For Linux / Solaris/ Windows systems :
You can modify the memory allocated to Talend Studio by modifying the relevant Studio .ini configuration file according to your system, such as TOS_DI-win32-x86.ini for 32-bit Windows systems. For Linux / Solaris / Windows system, the relevant .ini configuration file is located in your Studio installation folder.
By default the ini file includes the following JVM parameters:
-vmargs -Xms64m -Xmx768m -XX:MaxPermSize=512m -Dfile.encoding=UTF-8
The memory that you can allocate to your Talend Studio depends mostly on your system memory availability. However, the following settings are recommended based on the most usual system memory values.
With 2 GB of memory available on a 32-bit system, bounds can be changed as follows:
-vmargs -Xms256m -Xmx1024m -XX:MaxPermSize=256m -Dfile.encoding=UTF-8
With 8 GB of memory available on a 64-bit system, the optimal settings can be:
-vmargs -Xms1024m -Xmx4096m -XX:MaxPermSize=512m -Dfile.encoding=UTF-8
For Mac systems, the studio .ini configuration file named TOS_DI-macosx-cocoa.ini is located in TOS_DI-macosx-cocoa.appContentsMacOS directory. The default settings are as below:
--launcher.XXMaxPermSize512m -vmargs -Xms64m -Xmx768m -Xdock:icon=../Resources/talend.icns -XstartOnFirstThread -Dorg.eclipse.swt.internal.carbon.smallFonts -Dosgi.instance.area.default=../../../workspace -Dfile.encoding=UTF-8
Modify the Java parameters to allocate more memory to Talend Studio, for example, with 8 GB of memory available on a 64-bit system, the optimal settings can be:
--launcher.XXMaxPermSize512m -vmargs -Xms2014m -Xmx4096m -Xdock:icon=../Resources/talend.icns -XstartOnFirstThread -Dorg.eclipse.swt.internal.carbon.smallFonts -Dosgi.instance.area.default=../../../workspace -Dfile.encoding=UTF-8
The tMap lookup data is by default stored in memory, so large lookups will consume large amounts of memory. Wherever possible, ensure the following:
This should be best practice for any lookup, regardless of size, but for large lookups, the removal of just a couple of columns for every row can sometimes reduce the memory requirement significantly.
If you need to read the same lookup data multiple times in a job, then it is wise to load only one copy of the data into either a tHashOutput component or an in-memory table at the start of the job, and then read the lookups directly from the in-memory constructs.
This technique will also ensure that your job start-up time is lower since there will be no requirement to load multiple versions of the same data from a file or a database.
You may also consider splitting the job into multiple jobs, assuming that the process can be split. This enables the memory to be freed at the end of each job, meaning that each individual job can have access to the whole of the memory available.
Be aware that this method will require one or more temporary tables to be created to hold the data between jobs.
The tMap does allow the option to dump lookup data to disk. This method is useful when you have one or more large lookups that take up more memory than the input data would. First, you need to define the properties for the files.

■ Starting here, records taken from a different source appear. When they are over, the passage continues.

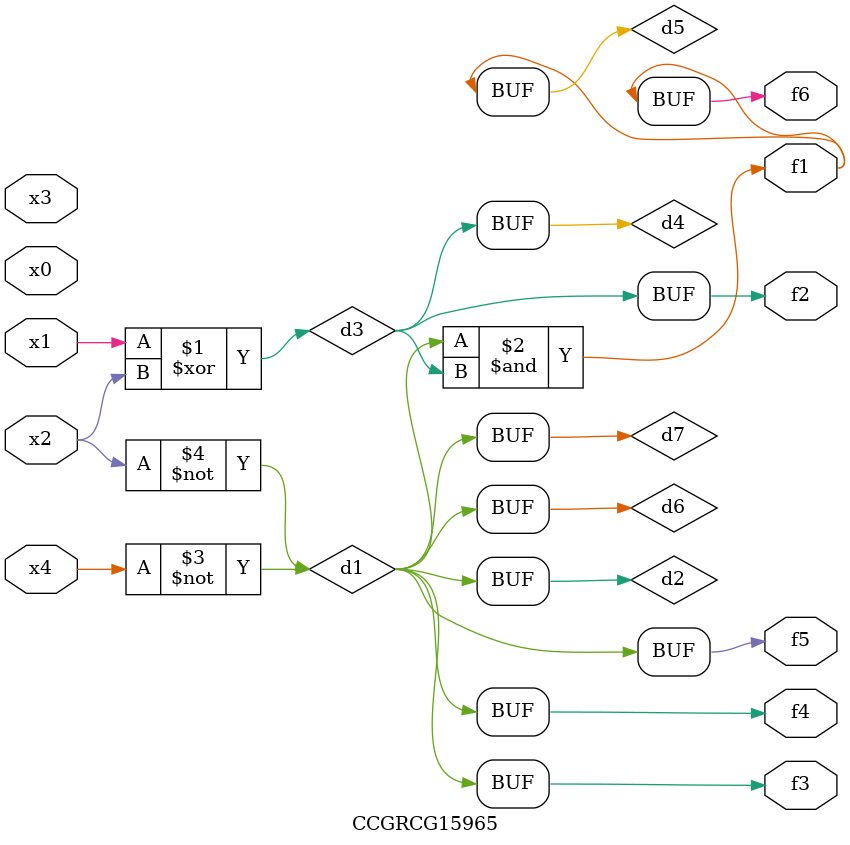
<source format=v>
module CCGRCG15965(
	input x0, x1, x2, x3, x4,
	output f1, f2, f3, f4, f5, f6
);

	wire d1, d2, d3, d4, d5, d6, d7;

	not (d1, x4);
	not (d2, x2);
	xor (d3, x1, x2);
	buf (d4, d3);
	and (d5, d1, d3);
	buf (d6, d1, d2);
	buf (d7, d2);
	assign f1 = d5;
	assign f2 = d4;
	assign f3 = d7;
	assign f4 = d7;
	assign f5 = d7;
	assign f6 = d5;
endmodule

</source>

The tMap configurations options allow you to define a folder and the size of the temporary files that will be stored, as shown in the next screenshot:
When Talend executes a tMap where this method is used it will write the lookups to disk, and then read the input data into memory prior to processing.
If you choose to use this method, then you must ensure that the input data to be processed takes less memory than the lookup, and you should also be aware that the order of the input records is not maintained.
If the disk method would struggle because the input is too large, then you could consider using the same method but splitting the input into a number of files and processing them individually.
While this may affect your processing time, it will stop you from running out of memory.
As a last resort, or if an increase in the time to process is not acceptable, then consider adding more memory to your server.
It would also be possible to add additional servers and processing subsets of the input data on different servers at the same time, and then recombining the output data in a final stage.